*What you will do*. Leaving all pictures aside, copy exactly the lines from the start of the listing below through the line that contains "right ankle: (135, 383)", and only those lines.

*Extracted records*.
********************

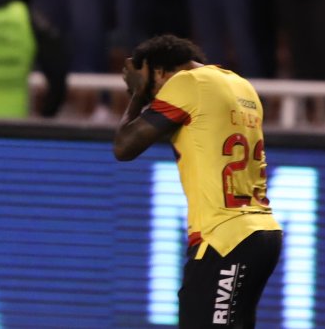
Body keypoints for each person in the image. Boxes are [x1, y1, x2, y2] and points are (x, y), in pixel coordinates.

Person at [113, 35, 282, 327]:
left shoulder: (187, 83)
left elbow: (124, 147)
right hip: (261, 233)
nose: (157, 102)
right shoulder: (240, 85)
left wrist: (138, 96)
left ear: (160, 71)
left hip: (225, 237)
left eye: (153, 89)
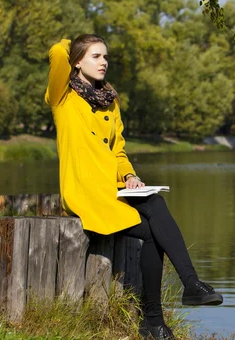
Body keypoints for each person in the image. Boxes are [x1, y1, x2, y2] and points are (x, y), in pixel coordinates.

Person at [45, 34, 223, 340]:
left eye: (106, 57)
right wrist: (70, 43)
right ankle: (156, 318)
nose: (104, 62)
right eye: (96, 56)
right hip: (86, 194)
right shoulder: (62, 97)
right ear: (76, 62)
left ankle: (186, 289)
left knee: (154, 203)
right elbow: (56, 52)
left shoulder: (110, 100)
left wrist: (129, 176)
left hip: (113, 188)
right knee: (154, 232)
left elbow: (118, 151)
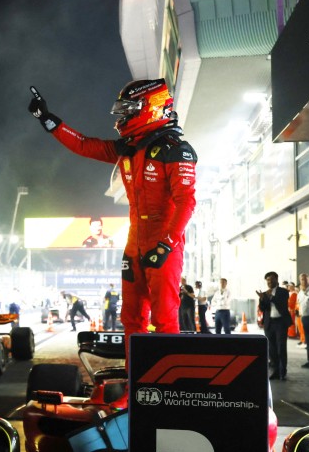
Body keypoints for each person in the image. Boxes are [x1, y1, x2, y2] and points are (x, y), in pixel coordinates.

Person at [30, 79, 196, 347]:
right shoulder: (129, 149)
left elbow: (186, 202)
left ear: (149, 107)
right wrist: (50, 121)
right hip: (134, 244)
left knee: (164, 319)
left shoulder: (177, 151)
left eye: (129, 110)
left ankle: (164, 386)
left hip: (163, 242)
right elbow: (84, 145)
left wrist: (166, 243)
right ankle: (135, 383)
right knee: (131, 319)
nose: (123, 116)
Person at [257, 271, 292, 380]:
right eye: (267, 280)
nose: (269, 282)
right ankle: (275, 371)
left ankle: (283, 372)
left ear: (277, 280)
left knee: (281, 347)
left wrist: (270, 296)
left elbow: (281, 304)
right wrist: (262, 299)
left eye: (271, 279)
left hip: (281, 323)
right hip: (269, 323)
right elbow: (263, 308)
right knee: (271, 349)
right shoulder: (265, 293)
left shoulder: (284, 292)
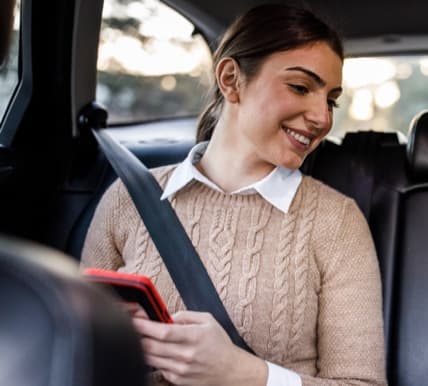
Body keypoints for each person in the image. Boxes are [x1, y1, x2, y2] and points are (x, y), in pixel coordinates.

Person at [81, 4, 386, 386]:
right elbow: (74, 353)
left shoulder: (336, 222)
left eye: (331, 100)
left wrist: (242, 374)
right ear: (231, 79)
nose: (323, 118)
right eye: (300, 87)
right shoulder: (126, 200)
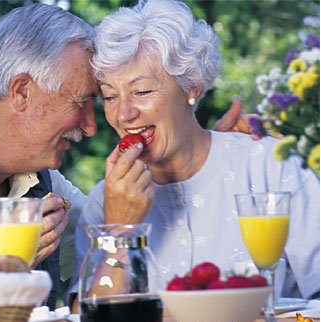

********************

*Result of the task*.
Body keypoints for each person in the image. Boxes are [x1, y1, x2, y2] and points are (x, y), in pixel coordinates.

Person at [113, 35, 282, 327]:
left shoulder: (187, 83)
left elbow: (124, 147)
right hip: (261, 233)
nose: (157, 102)
right shoulder: (240, 85)
left wrist: (138, 96)
left ear: (160, 71)
left hip: (225, 237)
left eye: (153, 89)
Body keypoints for each person in the image. Boxes are [x1, y1, x2, y2] and points are (x, y), in pixel coordinates.

Person at [45, 34, 223, 340]:
left eye: (106, 57)
right wrist: (70, 43)
right ankle: (156, 318)
nose: (104, 62)
right eye: (96, 56)
right hip: (86, 194)
right shoulder: (62, 97)
right ear: (76, 62)
left ankle: (186, 289)
left knee: (154, 203)
right elbow: (56, 52)
left shoulder: (110, 100)
left wrist: (129, 176)
left hip: (113, 188)
right knee: (154, 232)
left elbow: (118, 151)
Body keypoints for each person in the image. Boxes are [x1, y1, x2, y2] and points are (x, y), in pixel coordinates.

Person at [30, 79, 196, 347]:
right shoulder: (129, 149)
left elbow: (186, 202)
left ear: (149, 107)
right wrist: (50, 121)
right hip: (134, 244)
left knee: (164, 319)
left shoulder: (177, 151)
left eye: (129, 110)
left ankle: (164, 386)
left hip: (163, 242)
right elbow: (84, 145)
left wrist: (166, 243)
right ankle: (135, 383)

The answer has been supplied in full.